_ASSIGNMENT_
Every line of the data below needs to be reproduced exactly.
◇ ◇ ◇
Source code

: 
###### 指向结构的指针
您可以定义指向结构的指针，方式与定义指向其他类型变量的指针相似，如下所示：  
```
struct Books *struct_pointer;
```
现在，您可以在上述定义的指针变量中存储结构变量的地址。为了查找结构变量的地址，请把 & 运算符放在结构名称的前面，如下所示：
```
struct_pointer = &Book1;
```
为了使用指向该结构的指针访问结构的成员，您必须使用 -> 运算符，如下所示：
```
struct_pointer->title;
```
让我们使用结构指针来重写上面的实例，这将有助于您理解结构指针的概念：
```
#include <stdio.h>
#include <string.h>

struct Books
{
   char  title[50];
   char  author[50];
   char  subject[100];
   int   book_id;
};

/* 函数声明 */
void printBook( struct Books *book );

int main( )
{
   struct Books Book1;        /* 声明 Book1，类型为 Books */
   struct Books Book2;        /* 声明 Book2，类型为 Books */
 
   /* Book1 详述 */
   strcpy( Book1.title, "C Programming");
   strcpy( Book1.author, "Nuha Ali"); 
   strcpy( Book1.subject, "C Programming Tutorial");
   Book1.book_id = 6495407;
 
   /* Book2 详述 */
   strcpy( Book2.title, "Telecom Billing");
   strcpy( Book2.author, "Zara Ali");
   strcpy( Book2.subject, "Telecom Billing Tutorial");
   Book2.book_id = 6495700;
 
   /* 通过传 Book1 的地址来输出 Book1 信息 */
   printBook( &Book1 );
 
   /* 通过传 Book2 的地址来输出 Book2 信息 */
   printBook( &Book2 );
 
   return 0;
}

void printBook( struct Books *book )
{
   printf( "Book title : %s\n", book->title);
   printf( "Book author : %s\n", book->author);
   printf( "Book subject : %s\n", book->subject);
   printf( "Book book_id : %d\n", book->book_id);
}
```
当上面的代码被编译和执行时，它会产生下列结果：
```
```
◇ ◇ ◇
_RESPONSE_
Source code

: 
###### 指向结构的指针
您可以定义指向结构的指针，方式与定义指向其他类型变量的指针相似，如下所示：  
```
struct Books *struct_pointer;
```
现在，您可以在上述定义的指针变量中存储结构变量的地址。为了查找结构变量的地址，请把 & 运算符放在结构名称的前面，如下所示：
```
struct_pointer = &Book1;
```
为了使用指向该结构的指针访问结构的成员，您必须使用 -> 运算符，如下所示：
```
struct_pointer->title;
```
让我们使用结构指针来重写上面的实例，这将有助于您理解结构指针的概念：
```
#include <stdio.h>
#include <string.h>

struct Books
{
   char  title[50];
   char  author[50];
   char  subject[100];
   int   book_id;
};

/* 函数声明 */
void printBook( struct Books *book );

int main( )
{
   struct Books Book1;        /* 声明 Book1，类型为 Books */
   struct Books Book2;        /* 声明 Book2，类型为 Books */
 
   /* Book1 详述 */
   strcpy( Book1.title, "C Programming");
   strcpy( Book1.author, "Nuha Ali"); 
   strcpy( Book1.subject, "C Programming Tutorial");
   Book1.book_id = 6495407;
 
   /* Book2 详述 */
   strcpy( Book2.title, "Telecom Billing");
   strcpy( Book2.author, "Zara Ali");
   strcpy( Book2.subject, "Telecom Billing Tutorial");
   Book2.book_id = 6495700;
 
   /* 通过传 Book1 的地址来输出 Book1 信息 */
   printBook( &Book1 );
 
   /* 通过传 Book2 的地址来输出 Book2 信息 */
   printBook( &Book2 );
 
   return 0;
}

void printBook( struct Books *book )
{
   printf( "Book title : %s\n", book->title);
   printf( "Book author : %s\n", book->author);
   printf( "Book subject : %s\n", book->subject);
   printf( "Book book_id : %d\n", book->book_id);
}
```
当上面的代码被编译和执行时，它会产生下列结果：
```
```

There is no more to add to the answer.